Love, in the sexual sense, is, summarily considered, a synthesis of lust (in the primitive and uncolored sense of sexual emotion) and friendship.
It is incorrect to apply the term "love" in the sexual sense to elementary and uncomplicated sexual desire; it is equally incorrect to apply it to any variety or combination of varieties of friendship.

There can be no sexual love without lust; but, on the other hand, until the currents of lust in the organism have been so irradiated as to affect other parts of the psychic organism--at the least the affections and the social feelings--it is not yet sexual love.

Lust, the specific sexual impulse, is indeed the primary and essential element in this synthesis, for it alone is adequate to the end of reproduction, not only in animals but in men.
But it is not until lust is expanded and irradiated that it develops into the exquisite and enthralling flower of love.

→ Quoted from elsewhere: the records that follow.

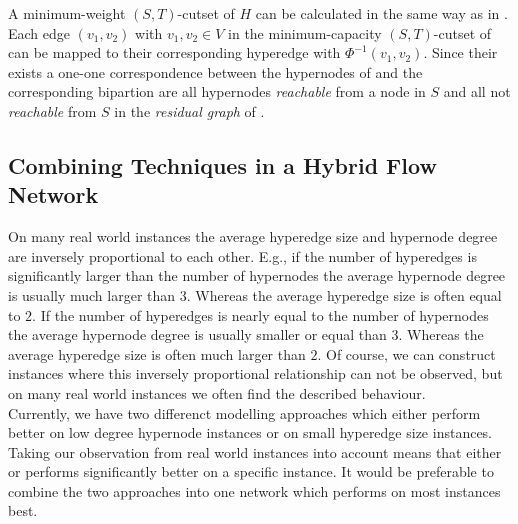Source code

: A minimum-weight $(S,T)$-cutset of $H$ can be calculated in  the same way as in
. Each edge $(v_1,v_2)$ with $v_1,v_2 \in V$ in the minimum-capacity
$(S,T)$-cutset of  can be mapped to their corresponding hyperedge
with $\Phi^{-1}(v_1,v_2)$. Since their exists a one-one correspondence between the hypernodes
of  and  the corresponding bipartion are all hypernodes \emph{reachable}
from a node in $S$ and all not \emph{reachable} from $S$ in the \emph{residual graph}
of . 

\subsection{Combining Techniques in a Hybrid Flow Network}
\label{sec:hybrid_network}

On many real world instances the average hyperedge size and hypernode degree are inversely
proportional to each other. E.g., if the number of hyperedges is significantly larger than the
number of hypernodes the average hypernode degree is usually much larger than $3$. Whereas
the average hyperedge size is often equal to $2$. If the number of hyperedges is nearly equal
to the number of hypernodes the average hypernode degree is usually smaller or equal than $3$. Whereas
the average hyperedge size is often much larger than $2$. Of course, we can construct instances
where this inversely proportional relationship can not be observed, but on many real world instances
we often find the described behaviour. \\
Currently, we have two differenct modelling approaches which either perform better on low degree
hypernode instances or on small hyperedge size instances. Taking our observation from real world instances 
into account means that either  or  performs significantly better on
a specific instance. It would be preferable to combine the two approaches into one network 
which performs on most instances best. \\

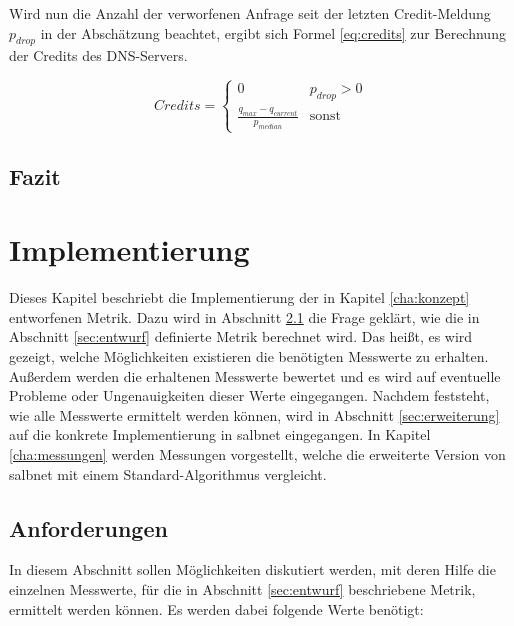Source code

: \documentclass[a4paper, 12pt, BCOR10mm, DIV12, toc=bibliography, toc=listof, german]{scrbook}
\begin{document}
		Wird nun die Anzahl der verworfenen Anfrage seit der letzten Credit-Meldung $p_{drop}$
		in der Abschätzung beachtet, ergibt sich Formel \ref{eq:credits} zur Berechnung der Credits des
		DNS-Servers.

		\begin{equation}
			Credits = \begin{cases}0 & p_{drop}>0\\ \frac{\displaystyle q_{max} - q_{current}}{\displaystyle p_{median}}
			  & \text{sonst}\end{cases}
			\label{eq:credits}
		\end{equation}



		\section{Fazit} %
		\label{sec:konzept-fazit}
		


	\chapter{Implementierung} %
	\label{cha:implementierung}


	Dieses Kapitel beschriebt die Implementierung der in Kapitel \ref{cha:konzept} entworfenen Metrik.
	Dazu wird in Abschnitt \ref{sec:anforderungen} die Frage geklärt, wie die in Abschnitt
	\ref{sec:entwurf} definierte Metrik berechnet wird. Das heißt, es wird gezeigt, welche
	Möglichkeiten existieren die benötigten Messwerte zu erhalten. Außerdem werden die erhaltenen
	Messwerte bewertet und es wird auf eventuelle Probleme oder Ungenauigkeiten dieser Werte
	eingegangen. Nachdem feststeht, wie alle Messwerte ermittelt werden können, wird in Abschnitt
	\ref{sec:erweiterung} auf die konkrete Implementierung in salbnet eingegangen. In Kapitel
	\ref{cha:messungen} werden Messungen vorgestellt, welche die erweiterte Version von salbnet mit
	einem Standard-Algorithmus vergleicht.
		
		\section{Anforderungen} %
		\label{sec:anforderungen}

		In diesem Abschnitt sollen Möglichkeiten diskutiert werden, mit deren Hilfe die einzelnen
		Messwerte, für die in Abschnitt \ref{sec:entwurf} beschriebene Metrik, ermittelt werden können. Es
		werden dabei folgende Werte benötigt: $~$\\
		
\end{document}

We may call to mind what happens among plants: on the one hand we have the lower organisms in which sex is carried on summarily and cryptogamically, never shedding any shower of gorgeous blossoms on the world, and on the other hand the higher plants among whom sex has become phanersgamous and expanded enormously into form and color and fragrance.
While "lust" is, of course, known all over the world, and there are everywhere words to designate it, "love" is not universally known, and in many languages there are no words for "love." The failures to find love are often remarkable and unexpected.

We may find it where we least expect it.